= Paul Reilly (computer scientist) =

Paul Reilly is a pioneer of virtual archaeology and data visualisation in archeology. He was a research scientist at the IBM UK Scientific Centre. He received his B.A. Honours degree in archaeology and history from the University of Leeds and his Ph.D. in computer-based archaeological research, at the Research Centre for Computer Archaeology in North Staffordshire Polytechnic. He has worked on many archaeological excavation and field survey projects in Britain and elsewhere in Europe. From 1986 to 1989 he was an IBM UK Scientific Centre Research Fellow and became Research Scientist in 1989.

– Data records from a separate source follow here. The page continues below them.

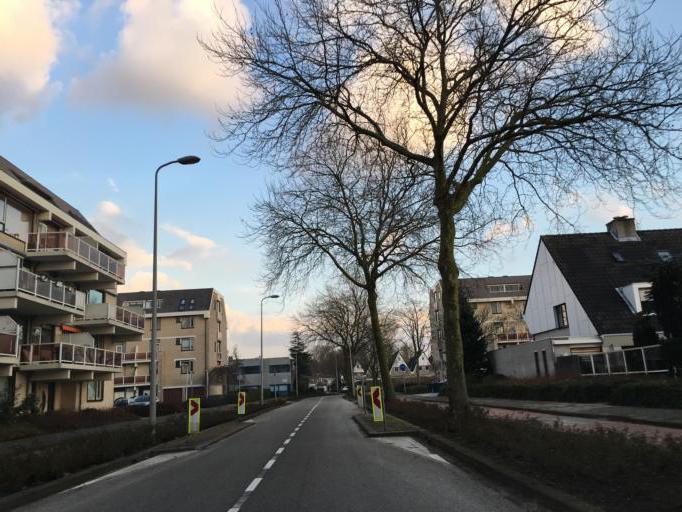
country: NL
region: South Holland
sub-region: Gemeente Capelle aan den IJssel
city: Capelle aan den IJssel
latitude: 51.9390
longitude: 4.5654
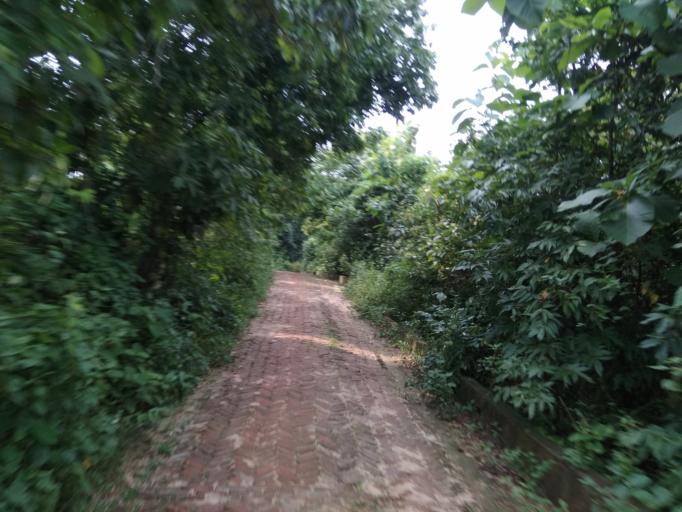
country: BD
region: Chittagong
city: Manikchari
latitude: 22.9251
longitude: 91.9121
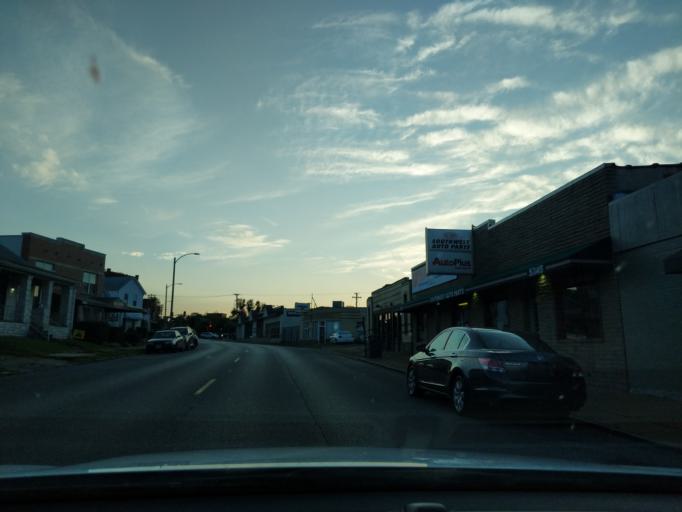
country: US
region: Missouri
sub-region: Saint Louis County
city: Richmond Heights
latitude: 38.6108
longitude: -90.2766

He is a Visiting Fellow at the Archaeological Computing Research Group, University of Southampton. He has written many papers and a book, as well as editing several conference proceedings, books and journals relating to computer applications and art practice in archaeological research.

==Selected publications==
- Reilly, P., 1988, Computer Analysis of an Archaeological Landscape: Medieval Land Divisions on the Isle of Man. Oxford: British Archaeological Reports (British Series 190).
- Reilly, P., 1990, "Towards a virtual archaeology". Computer Applications in Archaeology 1990, Edited by K. Lockyear and S. Rahtz. oxford: British Archaeological reports (Int. Series 565), 133–139.

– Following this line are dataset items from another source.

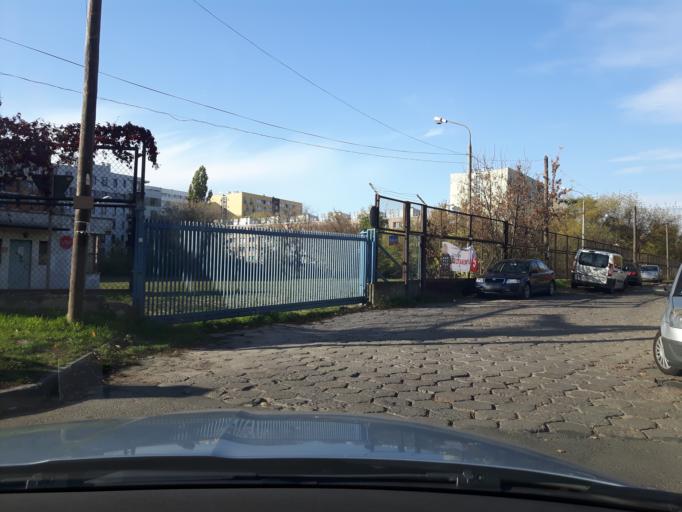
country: PL
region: Masovian Voivodeship
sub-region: Warszawa
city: Bemowo
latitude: 52.2303
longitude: 20.9377
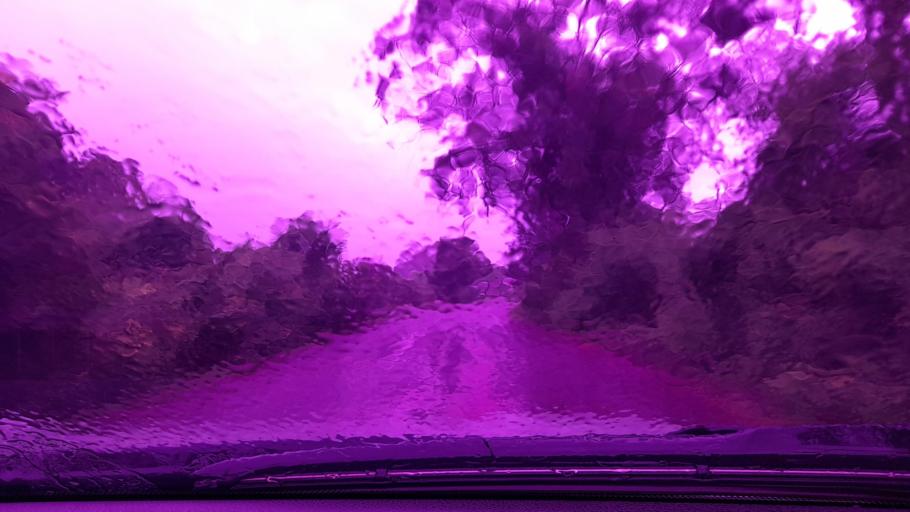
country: ET
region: Oromiya
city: Metu
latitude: 8.3768
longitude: 35.6005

- Reilly, P., 1992, "Three-Dimensional modelling and primary archaeological data". In Archaeology and the Information Age. Edited by P. Reilly and S. Rahtz. London: Routledge, 147-173 (ISBN 9780415078580)
- Reilly, P., Shennan, S., 1989, "Applying solid modeling and animated three-dimensional graphics to Archaeological problems". Computer Applications in Archaeology 1989, Edited by S. Rahtz and J.Richards. Oxford: British Archaeological Reports (Int. Series 548), 157–166.
- Beale, G., Reilly, P. 2015, Additive archaeology: the spirit of virtual archaeology reprinted. In: C. Papadopoulos, E. Paliou, A. Chrysanthi, E. Kotoula, and A. Sarris, eds. Archaeological research in the digital age, Crete. Rethymno: Institute for Mediterranean Studies, 120–128.
- Reilly, P. 2015a. Putting the materials back into virtual archaeology, In: Virtual Archaeology (Methods and Benefits), State Hermitage Publishers, Saint Petersburg, pp 12–23.
- Reilly, P. 2015b. Additive Archaeology: An Alternative Framework for Recontextualising Archaeological Entities, Open Archaeology, 1 (1), ISSN (Online) 2300–6560, DOI: 10.1515/opar-2015-0013, October 2015
- Reilly, P. 2015c. Palimpsests of Immaterial Assemblages Taken out of Context: Tracing Pompeians from the Void into the Digital, Norwegian Archaeological Review, 48 (2). DOI: 10.1080/00293652.2015.1086812.
- Gant, S., Reilly, P. (2017) Different expressions of the same mode: a recent dialogue between archaeological and contemporary drawing practices, Journal of Visual Art Practice, 17(1), pp 100–120. DOI: 10.1080/14702029.2017.1384974.